» **Given passage**:

>>>>>

In the coming months, I’ll use this space as a sketchbook to share with you part of that process. Some of the things you’ll find me working on here will just remain ideas, a swatch, a sketch, a doodle. Other things may go on to be published designs. Part of the fun will be trying to figure out what works for one or the other.

So, see you next time! I have some ideas to show you.

About The Author

As a blogger, writer, teacher, lecturer, designer, and catalyst in the knitting world, Julia Farwell-Clay has for the past ten years dug herself ever deeper into the world of textile traditions and personal decoration. She is the designer of all of the patterns in Modern Daily Knitting Field Guide No. 7: Ease, and  has been published as both a writer and a designer in Knitty, Interweave Knits, PomPom Quarterly, and Twist Collective, among others.

14 Comments

  • I look forward to column Julia, especially as you explore process of taking your swatches to actual designs and more. Thanks in advance!

  • This autumn I’ve become obsessed with fungi, creeping through nature preserves with camera in hand. I’m thinking something special will come of this. Thanks for framing my inspiration!

  • Hi, Julia. How nice to run into you here!

  • Always a pleasure to “hear” Julia’s voice.

  • The brick picture with the daisies is a revelation!

  • Yeah Julia! Well said. I cannot wait to look over your shoulder as you design.

  • There are no coincidences. I came across a vest from Julia only last week-my first initation to her designs. I bookmarked the vest and then came many of her others. Thank you for more insight!

<<<<<

» **Data**:
>>>>>

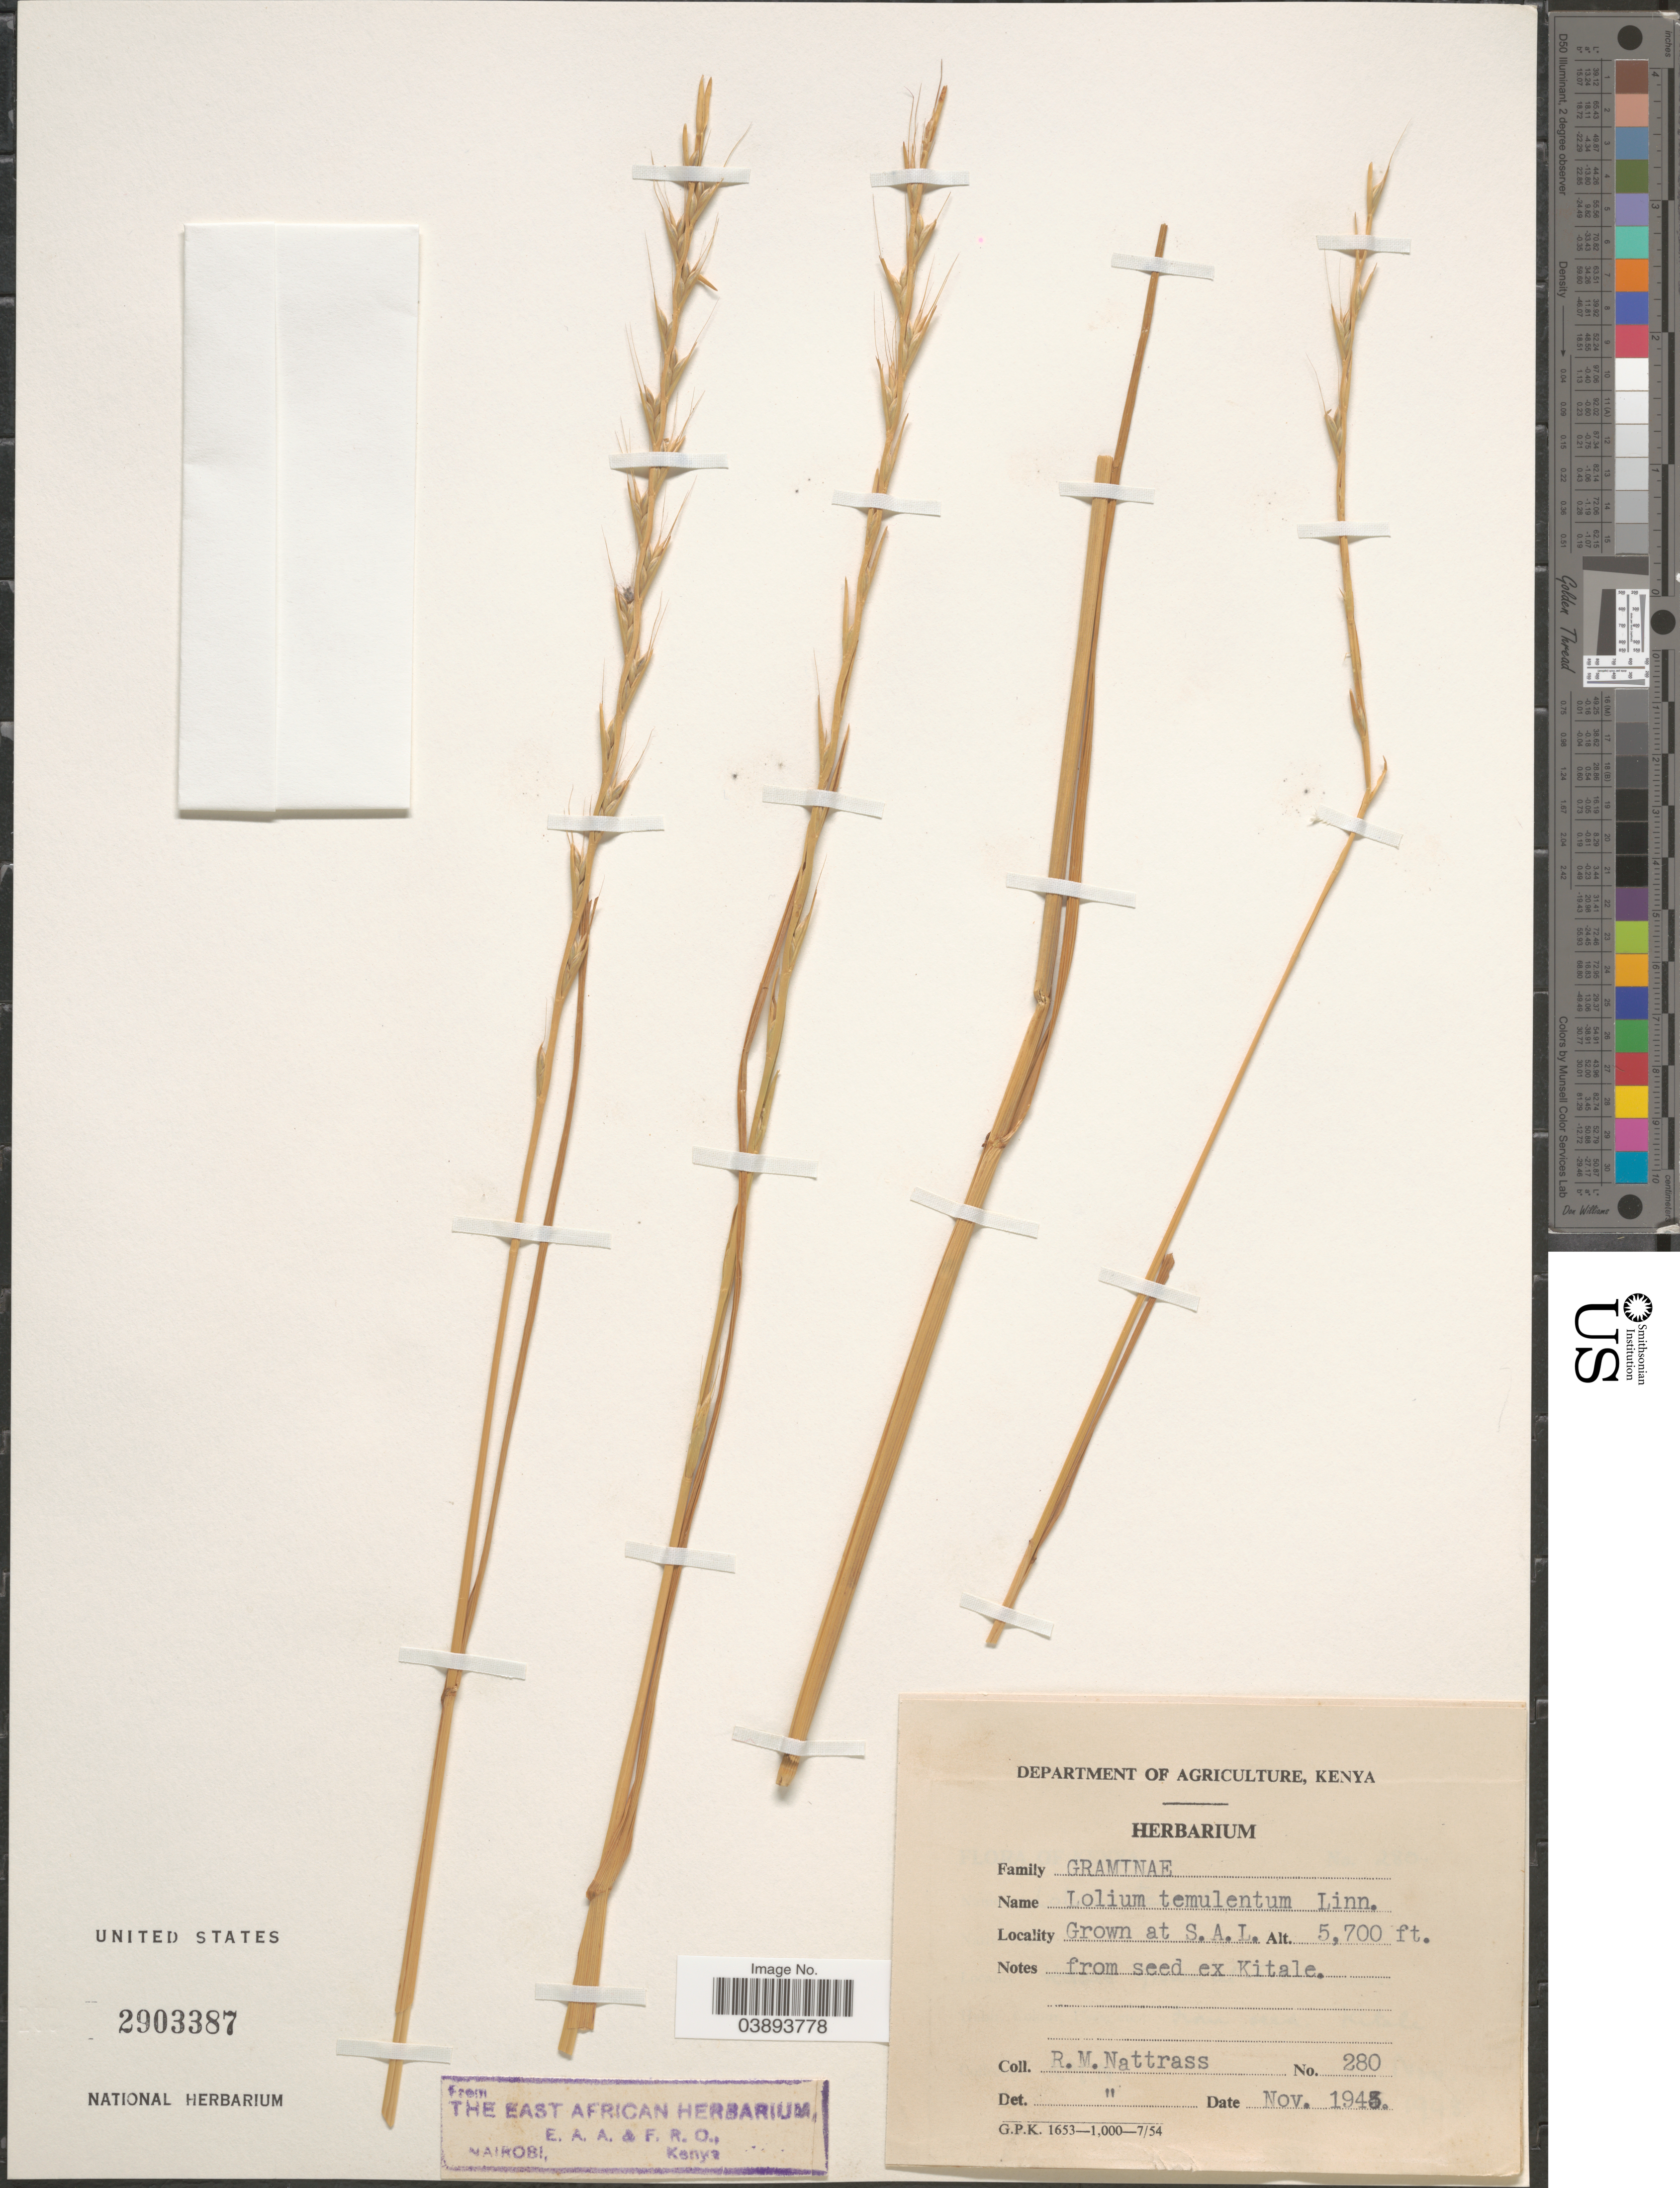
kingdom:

<<<<<

» **Written instruction**:
Reproduce the stretch of the knitting column above from "As a blogger, writer, teacher, lecturer, designer, and" through "into you here!", word for word.

» **Written answer**:
As a blogger, writer, teacher, lecturer, designer, and catalyst in the knitting world, Julia Farwell-Clay has for the past ten years dug herself ever deeper into the world of textile traditions and personal decoration. She is the designer of all of the patterns in Modern Daily Knitting Field Guide No. 7: Ease, and  has been published as both a writer and a designer in Knitty, Interweave Knits, PomPom Quarterly, and Twist Collective, among others.

14 Comments

  • I look forward to column Julia, especially as you explore process of taking your swatches to actual designs and more. Thanks in advance!

  • This autumn I’ve become obsessed with fungi, creeping through nature preserves with camera in hand. I’m thinking something special will come of this. Thanks for framing my inspiration!

  • Hi, Julia. How nice to run into you here!